* **Required action**
Copy the data below with "chart" replaced by "graph" wherever it occurs, leaving everything else unchanged. Omit the pictures.

* **Information shown**
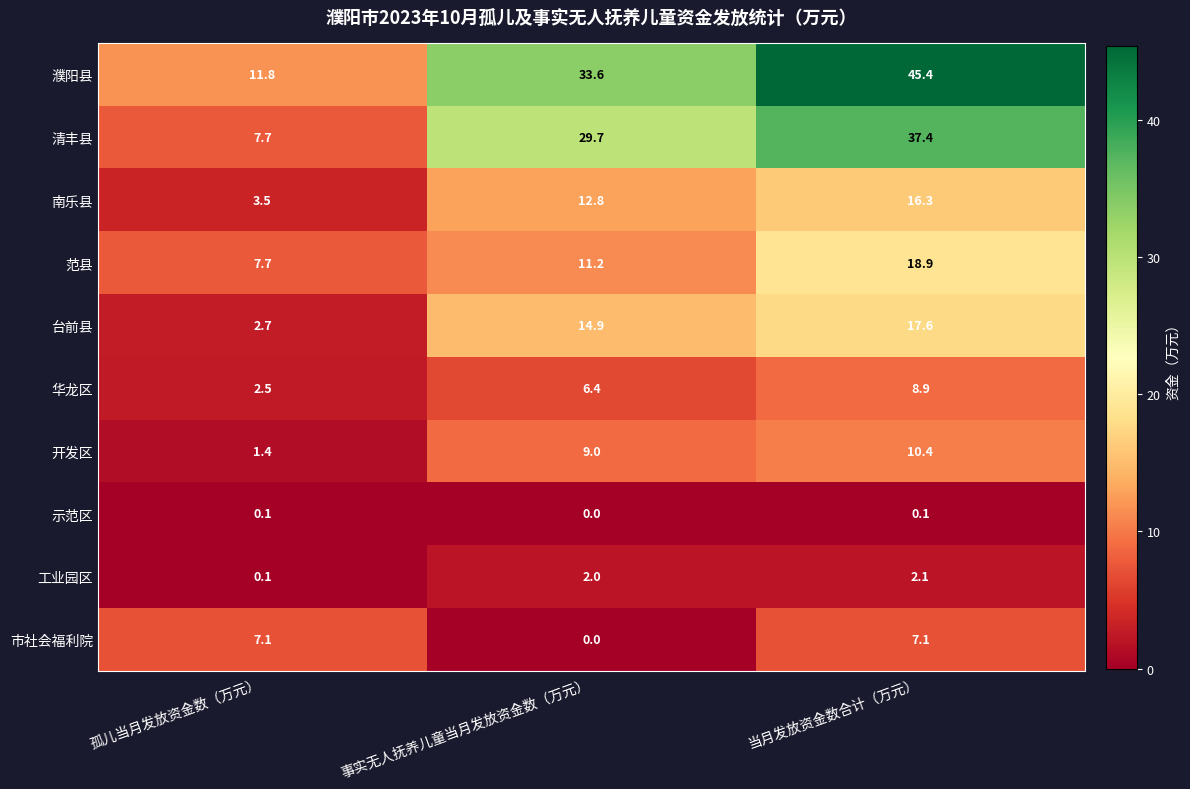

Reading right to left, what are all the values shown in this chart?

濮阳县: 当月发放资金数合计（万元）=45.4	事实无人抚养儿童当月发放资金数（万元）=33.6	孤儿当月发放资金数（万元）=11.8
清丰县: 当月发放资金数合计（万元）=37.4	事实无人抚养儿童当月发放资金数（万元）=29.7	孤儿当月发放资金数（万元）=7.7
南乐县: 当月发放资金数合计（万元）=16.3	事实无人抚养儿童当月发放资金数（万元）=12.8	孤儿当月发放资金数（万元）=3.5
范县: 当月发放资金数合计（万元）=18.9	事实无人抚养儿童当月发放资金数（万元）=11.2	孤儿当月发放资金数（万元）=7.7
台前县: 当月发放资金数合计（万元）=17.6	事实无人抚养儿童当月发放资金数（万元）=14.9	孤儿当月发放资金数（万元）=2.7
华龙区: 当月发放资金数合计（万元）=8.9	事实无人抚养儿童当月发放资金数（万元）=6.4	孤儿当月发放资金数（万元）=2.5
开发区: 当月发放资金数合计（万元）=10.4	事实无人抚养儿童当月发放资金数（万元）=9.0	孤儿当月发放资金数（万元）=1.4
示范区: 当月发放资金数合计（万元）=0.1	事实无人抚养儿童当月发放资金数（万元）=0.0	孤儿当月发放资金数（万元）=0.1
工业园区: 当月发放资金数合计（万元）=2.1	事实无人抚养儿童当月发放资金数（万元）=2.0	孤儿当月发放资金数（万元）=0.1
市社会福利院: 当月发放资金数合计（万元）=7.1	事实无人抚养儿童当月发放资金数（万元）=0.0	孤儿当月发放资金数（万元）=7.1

* **Output for this task**
Reading right to left, what are all the values shown in this graph?

濮阳县: 当月发放资金数合计（万元）=45.4	事实无人抚养儿童当月发放资金数（万元）=33.6	孤儿当月发放资金数（万元）=11.8
清丰县: 当月发放资金数合计（万元）=37.4	事实无人抚养儿童当月发放资金数（万元）=29.7	孤儿当月发放资金数（万元）=7.7
南乐县: 当月发放资金数合计（万元）=16.3	事实无人抚养儿童当月发放资金数（万元）=12.8	孤儿当月发放资金数（万元）=3.5
范县: 当月发放资金数合计（万元）=18.9	事实无人抚养儿童当月发放资金数（万元）=11.2	孤儿当月发放资金数（万元）=7.7
台前县: 当月发放资金数合计（万元）=17.6	事实无人抚养儿童当月发放资金数（万元）=14.9	孤儿当月发放资金数（万元）=2.7
华龙区: 当月发放资金数合计（万元）=8.9	事实无人抚养儿童当月发放资金数（万元）=6.4	孤儿当月发放资金数（万元）=2.5
开发区: 当月发放资金数合计（万元）=10.4	事实无人抚养儿童当月发放资金数（万元）=9.0	孤儿当月发放资金数（万元）=1.4
示范区: 当月发放资金数合计（万元）=0.1	事实无人抚养儿童当月发放资金数（万元）=0.0	孤儿当月发放资金数（万元）=0.1
工业园区: 当月发放资金数合计（万元）=2.1	事实无人抚养儿童当月发放资金数（万元）=2.0	孤儿当月发放资金数（万元）=0.1
市社会福利院: 当月发放资金数合计（万元）=7.1	事实无人抚养儿童当月发放资金数（万元）=0.0	孤儿当月发放资金数（万元）=7.1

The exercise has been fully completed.